El Gobierno gallego ha remitido al Consello Económico e Social (CES) el anteproyecto de la Ley de impulso demográfico, una vez estudiadas todas las aportaciones que se presentaron durante el periodo de exposición pública y de las que se tomarán en consideración, según el presidente, Alberto Núñez Feijóo, más del 80 por ciento.

Un total de 25 organizaciones y personas a título individual remitieron 336 sugerencias, lo que demuestra, según Feijóo, «el interés y la implicación» de la sociedad en una norma que incorporará algunos cambios. Por ejemplo, recogerá el «objetivo» de avanzar progresivamente hacia la «universalización» de la educación infantil de 0 a 3 años.

En esta meta, el jefe del Ejecutivo gallego ha asegurado que espera «contar con la implicación del Gobierno central».

Asimismo, ha enumerado otras novedades que se incluyen en el articulado, como la recogida «de forma expresa y separada en el texto» de la participación del tercer sector social en las políticas de impulso demográfico.

También «avanzar en la creación de servicios de conciliación» en los centros de trabajo de la Administración autonómica y promover que se pongan también en funcionamiento en «en el resto de administraciones públicas de Galicia»; así como garantizar la accesibilidad de los recursos de atención temprana.

Planteará también elaborar una estrategia de prevención y abordaje integral de la soledad no deseada; y crear un comité de ética de los servicios sociales de la Comunidad, un órgano «consultivo y colegiado» que ejercerá sus funciones de forma autónoma.

MODIFICACIONES

Entre las principales modificaciones realizadas en artículos que ya existían, después de tener en cuenta las alegaciones, es preciso destacar que, en relación a la Administración local, se considera el esfuerzo económico en función de la capacidad de cada ayuntamiento, para que cada municipio desarrolle políticas demográficas en la medida de sus posibilidades.

Asimismo, se incluye «de forma expresa» que se facilite a las personas más vulnerables el acceso a la oferta formativa, especialmente de las que tengan otras personas a cargo y se incorporarán en la ley programas de recuperación de viviendas vacías; y se promueve la participación de los ayuntamientos en el apoyo a las familias monoparentales.
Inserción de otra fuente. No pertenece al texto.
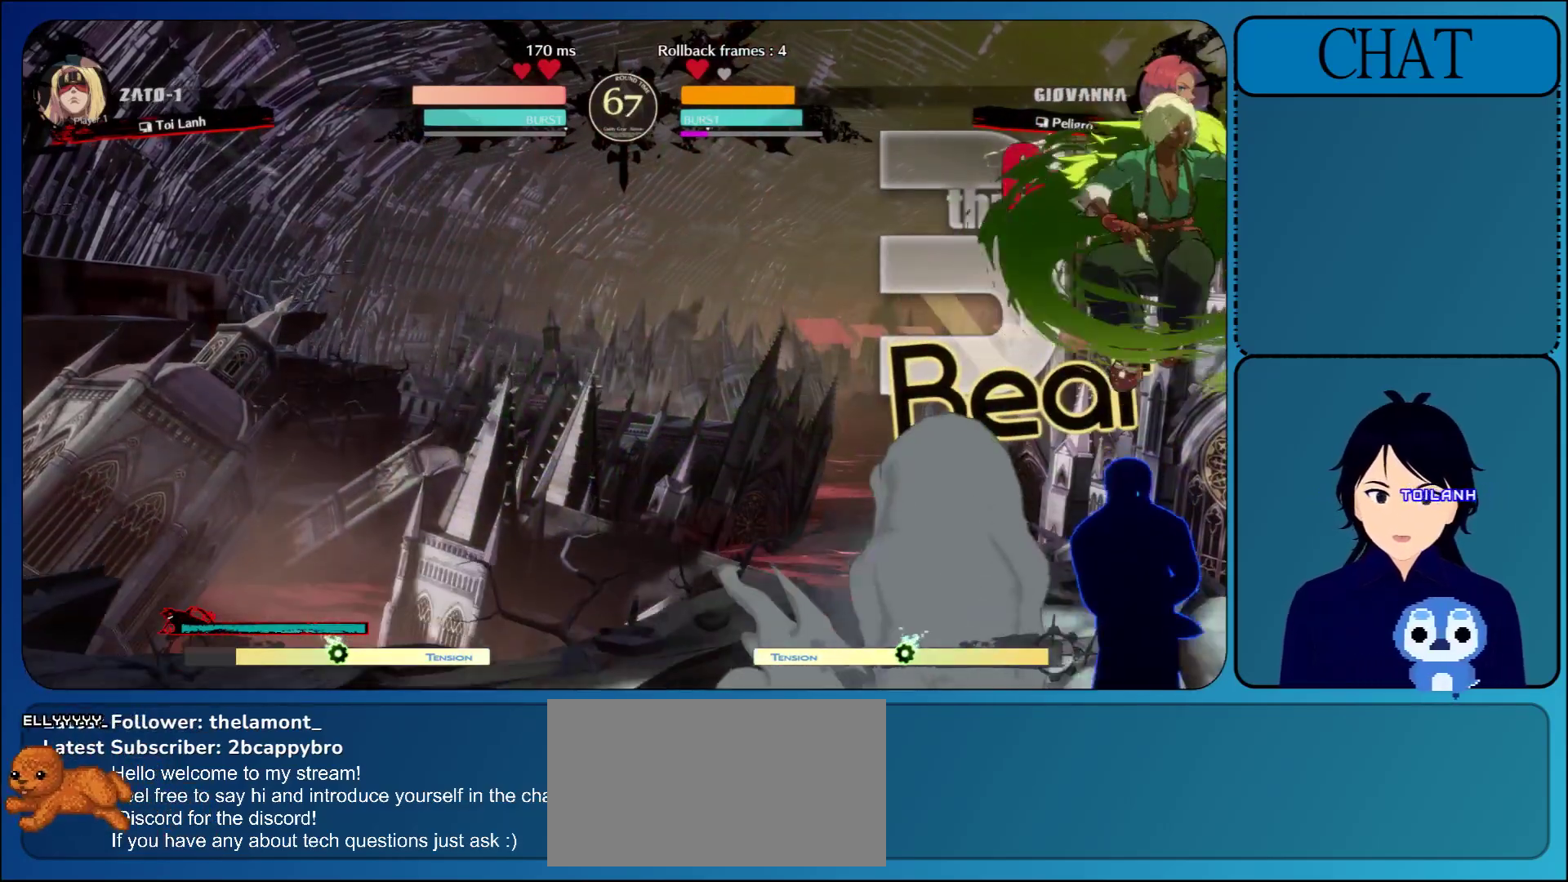
{"buttons": [], "left_stick": "right", "events": []}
Del mismo modo, las prestaciones y ayudas se fijarán en función de la situación familiar y también del número de hijos; se establecerá una prórroga de un año de las prestaciones en situaciones de «especial vulnerabilidad»; y se aplicará un trato diferenciado a las familias con niños o personas dependientes a cargo.
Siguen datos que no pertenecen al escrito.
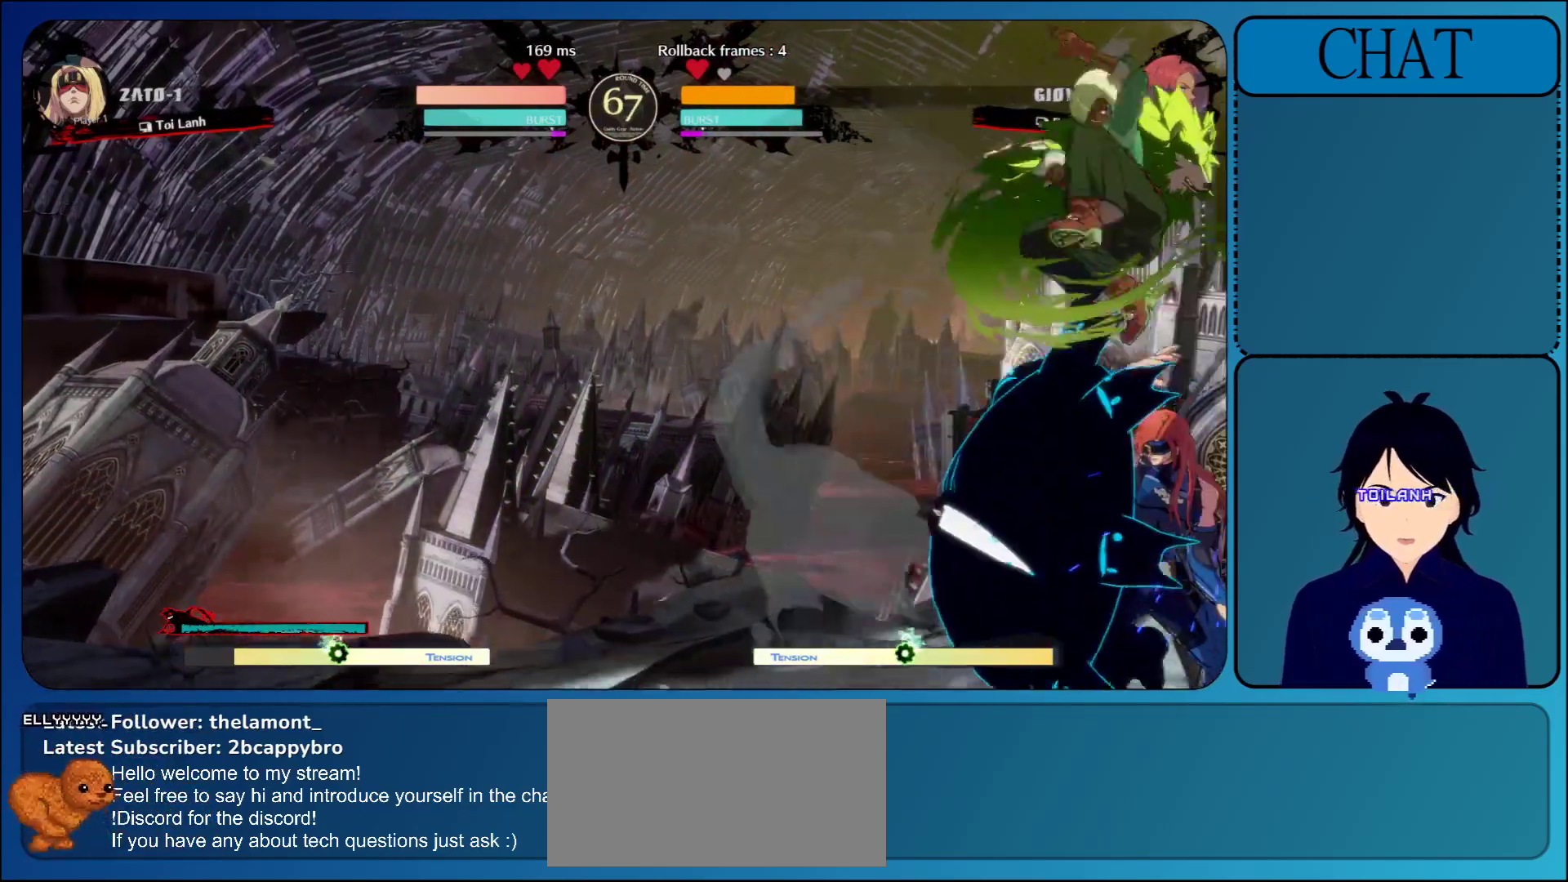
{"buttons": [], "left_stick": "right", "events": []}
Contempla que se establezcan bonificaciones para el transporte; se ampliará hasta la mayoría de edad de los hijos del personal del sector público autonómico el acceso a la flexibilidad horaria; y los programas de acogimiento de personas refugiadas o inmigrantes se adaptarán a las necesidades específicas del rural.

En la misma línea, se promoverá el consumo de productos de proximidad en los servicios de la Xunta; la teleasistencia avanzada será accesible y adaptada a las circunstancias específicas de los usuarios; y la futura estrategia de impulso demográfico se someterá previamente a su elaboración al informe del Parlamento.

INVERSIÓN DE 700 MILLONES AL AÑO

Feijóo ha ratificado que se prevé una inversión de más de 700 millones de euros al año para ejecutar las diversas medidas que contempla el texto y que empezarán a introducirse ya en paralelo a la tramitación de la ley.

«Lo importante es que Galicia puede convertirse en la primera Comunidad en tener una ley de impulso demográfico», ha destacado Feijóo como conclusión, a lo que ha añadido que «las políticas demográficas no son optativas, son obligatorias».